Profane 8
SE DE-LASSER
Il y a des expressions qu’on aimerait voir s’épanouir hors de leur domaine d’utilisation. Par exemple, « les délassements ». Il désigne les meubles réalisés par les artisans compagnons qui, pour leur plaisir et hors de leur temps de travail ou la retraite venue, réalisaient un meuble à échelle réduite résumant tout leur savoir-faire, représentant un défi technique, témoignage d’adresse et de virtuosité. Un beau terme qu’on piquerait bien volontiers, pour le faire vivre autrement, lui imaginer une tournure sacrément plus profane, incorrigiblement.
Essayons. Ici, nous aimerions aussi proposer des délassements. Ils n’ont rien à voir avec la parfaite maîtrise, plutôt avec le lâcher-prise, mais sont également faits en prenant le temps, dans le plaisir, sans prétendre à rien d’autre qu’à atteindre une forme de bienveillance. Avec soi-même, avec les autres. Ce n’est pas rien. Ce sont des céramiques (p. 20), des dessins (p. 210), des photographies (p. 56). S’engager dans la matière, sans autre objectif que de voir advenir quelque chose qu’on pourrait reconnaître, de voir un désir, une volonté prendre forme, et les partager.
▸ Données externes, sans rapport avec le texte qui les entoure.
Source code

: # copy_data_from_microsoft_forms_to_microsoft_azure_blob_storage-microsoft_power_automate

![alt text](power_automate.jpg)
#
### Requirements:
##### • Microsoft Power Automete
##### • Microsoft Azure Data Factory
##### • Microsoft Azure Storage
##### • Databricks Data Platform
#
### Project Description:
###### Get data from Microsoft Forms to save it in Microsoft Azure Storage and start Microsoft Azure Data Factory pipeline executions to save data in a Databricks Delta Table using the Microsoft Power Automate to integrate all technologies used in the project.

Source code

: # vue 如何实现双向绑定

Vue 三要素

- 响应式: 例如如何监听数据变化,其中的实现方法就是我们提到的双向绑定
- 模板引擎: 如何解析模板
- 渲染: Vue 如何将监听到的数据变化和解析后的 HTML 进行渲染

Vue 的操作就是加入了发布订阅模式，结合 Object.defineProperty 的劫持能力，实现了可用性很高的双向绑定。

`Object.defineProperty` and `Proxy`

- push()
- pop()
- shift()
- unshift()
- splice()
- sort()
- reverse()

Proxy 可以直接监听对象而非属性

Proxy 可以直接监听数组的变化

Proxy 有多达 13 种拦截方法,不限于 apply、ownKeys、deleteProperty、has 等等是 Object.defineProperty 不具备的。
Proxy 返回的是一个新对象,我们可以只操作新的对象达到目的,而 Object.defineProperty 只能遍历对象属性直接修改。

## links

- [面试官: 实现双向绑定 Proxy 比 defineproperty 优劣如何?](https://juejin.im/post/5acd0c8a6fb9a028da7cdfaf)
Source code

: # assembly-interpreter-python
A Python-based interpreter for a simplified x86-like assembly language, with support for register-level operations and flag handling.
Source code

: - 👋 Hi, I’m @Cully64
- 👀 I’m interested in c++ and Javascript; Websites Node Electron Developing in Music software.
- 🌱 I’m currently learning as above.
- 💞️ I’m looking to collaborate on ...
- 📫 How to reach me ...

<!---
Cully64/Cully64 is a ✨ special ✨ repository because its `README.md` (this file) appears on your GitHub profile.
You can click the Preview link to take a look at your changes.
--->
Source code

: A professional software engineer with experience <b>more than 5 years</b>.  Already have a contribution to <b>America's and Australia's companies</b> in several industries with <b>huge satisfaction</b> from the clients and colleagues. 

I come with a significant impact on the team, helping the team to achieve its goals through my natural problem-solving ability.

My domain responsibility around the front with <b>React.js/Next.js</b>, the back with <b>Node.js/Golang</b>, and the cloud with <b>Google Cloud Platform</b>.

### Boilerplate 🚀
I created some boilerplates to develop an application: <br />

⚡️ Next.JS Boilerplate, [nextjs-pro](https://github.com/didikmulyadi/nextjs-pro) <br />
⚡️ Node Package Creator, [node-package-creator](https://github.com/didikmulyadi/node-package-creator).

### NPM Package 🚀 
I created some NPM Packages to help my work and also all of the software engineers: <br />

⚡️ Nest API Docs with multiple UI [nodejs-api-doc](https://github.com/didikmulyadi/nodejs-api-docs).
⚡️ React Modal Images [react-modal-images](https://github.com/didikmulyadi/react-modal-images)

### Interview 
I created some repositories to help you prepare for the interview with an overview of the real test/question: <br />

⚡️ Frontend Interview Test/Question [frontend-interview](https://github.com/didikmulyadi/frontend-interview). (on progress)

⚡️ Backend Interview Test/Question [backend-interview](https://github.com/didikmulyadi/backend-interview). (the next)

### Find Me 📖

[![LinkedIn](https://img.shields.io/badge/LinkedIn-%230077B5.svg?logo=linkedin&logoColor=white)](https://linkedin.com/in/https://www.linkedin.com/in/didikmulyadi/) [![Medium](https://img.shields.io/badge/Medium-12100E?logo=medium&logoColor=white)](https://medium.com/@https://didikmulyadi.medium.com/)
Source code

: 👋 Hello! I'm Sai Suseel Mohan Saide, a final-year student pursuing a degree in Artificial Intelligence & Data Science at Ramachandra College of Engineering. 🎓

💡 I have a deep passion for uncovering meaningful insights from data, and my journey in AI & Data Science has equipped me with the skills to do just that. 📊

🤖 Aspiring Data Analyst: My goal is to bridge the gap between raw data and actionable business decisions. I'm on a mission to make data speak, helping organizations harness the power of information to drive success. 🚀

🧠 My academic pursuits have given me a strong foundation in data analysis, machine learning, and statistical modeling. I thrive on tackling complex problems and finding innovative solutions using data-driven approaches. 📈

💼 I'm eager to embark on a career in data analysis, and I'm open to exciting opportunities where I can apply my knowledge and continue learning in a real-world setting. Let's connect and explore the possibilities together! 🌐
Et comme les délassements sont malins, ils ont le bon goût de nous délivrer aussi de la lassitude. Celle qui nous guette à chaque nouveauté, à chaque proposition de loisir, pour renouer avec le plaisir du pareil, de la répétition, ce synonyme de l’amour. Refaire toujours et encore des silhouettes en papier de soie (p. 70), nager dans les mêmes piscines (p. 84), vouloir toutes les mains des statues (p. 132), collectionner les mêmes accidents de parcours (p. 198). Encore et encore.
Voici nos délassements, qui sont surtout les vôtres.